Populasi menua dapat menjadi salah satu penyebab kemiskinan ekstrem dan akan menjadi tantangan besar bagi Indonesia.

JAKARTA - Kepala Badan Kependudukan dan Keluarga Berencana Nasional (BKKBN), Hasto Wardoyo menyebut, populasi menua atau ageing population menjadi salah satu penyebab kemiskinan ekstrem.
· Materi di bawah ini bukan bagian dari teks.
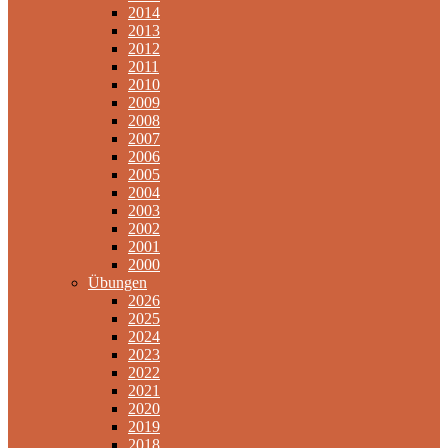
2014
2013
2012
2011
2010
2009
2008
2007
2006
2005
2004
2003
2002
2001
2000
Übungen
2026
2025
2024
2023
2022
2021
2020
2019
2018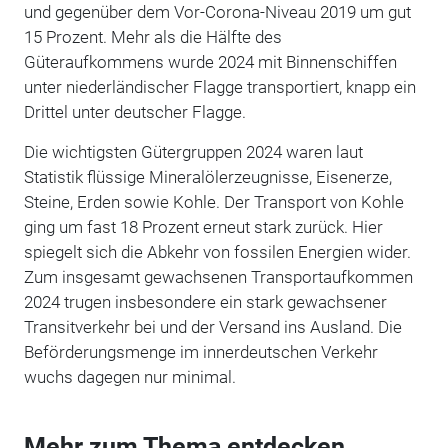
und gegenüber dem Vor-Corona-Niveau
2019 um gut
15 Prozent. Mehr als die Hälfte des
Güteraufkommens wurde
2024 mit Binnenschiffen
unter niederländischer Flagge transportiert, knapp ein
Drittel unter deutscher Flagge.
Die wichtigsten Gütergruppen 2024 waren laut
Statistik flüssige Mineralölerzeugnisse, Eisenerze,
Steine, Erden sowie Kohle. Der Transport von Kohle
ging um fast 18 Prozent erneut stark zurück. Hier
spiegelt sich die Abkehr von fossilen Energien wider.
Zum insgesamt gewachsenen Transportaufkommen
2024 trugen insbesondere ein stark gewachsener
Transitverkehr bei und der Versand ins Ausland.
Die
Beförderungsmenge im innerdeutschen Verkehr
wuchs dagegen nur minimal.
Mehr zum Thema entdecken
Menurutnya, hal tersebut akan menjadi salah satu tantangan Indonesia di masa mendatang.

"Harapannya dengan terselesaikan masalah di tataran ageing population akan berkontribusi besar terhadap masalah kemiskinan ekstrem secara keseluruhan," ujar Hasto dalam webinar di Jakarta, Kamis (13/10).

Dia menyebut, Presiden RI, Joko Widodo menargetkan penghapusan kemiskinan ekstrem pada tahun 2024. Adapun di Indonesia jumlah penduduk dengan pendapatan kurang dari 1,9 dollar Amerika Serikat sebanyak 2,04 persen atau mencapai enam sampai delapan juta jiwa.

Dia menambahkan, Badan Pusat Statistik (BPS) pada tahun 2021 memperkirakan lonjakan penuaan populasi 60 tahun ke atas mencapai 10,8 persen. Jumlahnya mendekati hampir 30 juta jiwa. "Kita menghadapi ageing population dan kemiskinan ekstrem. BKKBN berperan penuh dalam data keluarga untuk memetakan kemiskinan ekstrem dan salah satu sumbernya sebenarnya lansia," jelasnya.

Lebih lanjut, Hasto menerangkan, strategi ketahanan terhadap penuaan populasi sangat penting. Menurutnya, perlu penyederhanaan persoalan lansia agar solusi yang dihadirkan dapar berdampak optimal.

"Salah satunya adalah pengelompokan lansia berdasarkan kesehatan, memiliki modal, dan yang tidak. Itu treatmentnya berbeda," tambahnya.
Dia mengungkapkan, BKKBN memiliki banyak program pemberdayaan lansia seperti bina keluarga lansia dan sekolah lansia. Selain itu, praktik baik dari para lansia yang sukses membangun ketahanan keluarga perlu ditransformasikan lebih luas.

BKKBN menyatakan Badan Kesehatan Dunia (WHO) telah memperkirakan jika jumlah lansia di Indonesia akan mencapai 1,5 miliar juta jiwa pada tahun 2050 mendatang.

"Berdasarkan data WHO tahun 2022, jumlah lansia usia 60 tahun ke atas di Indonesia sebesar 10,8 persen atau sekitar 29,3 juta orang. Jumlah tersebut diproyeksikan akan berlipat ganda menjadi 1,5 miliar pada tahun 2050," kata Hasto Wardoyo.

Hasto menuturkan prediksi tersebut berpeluang besar menjadi nyata, karena persentase lansia selama 50 tahun terakhir meningkat dari 4,5 persen di tahun 1971 menjadi 10,8 persen di tahun 2022.

WHO melalui data Global Health Estimates (GHE) tahun 2019 dan data dari UN Population Division (2022) mengatakan angka harapan hidup lansia pada usia 60 tahun adalah 17,9 tahun, dengan usia harapan hidup sehat selama 13,4 tahun.

Kemudian menurut data BPS tahun 2021, angka tersebut diproyeksi akan terus mengalami peningkatan hingga mencapai 19,9 persen pada tahun 2045.
Hasto menekankan diperlukan integrasi dan keterpaduan lintas sektor baik pemerintah pusat, pemerintah daerah, mitra kerja, lembaga swadaya masyarakat (LSM), perguruan tinggi, sektor swasta, serta partisipasi aktif masyarakat untuk bersama-sama meningkatkan kualitas hidup lansia Indonesia.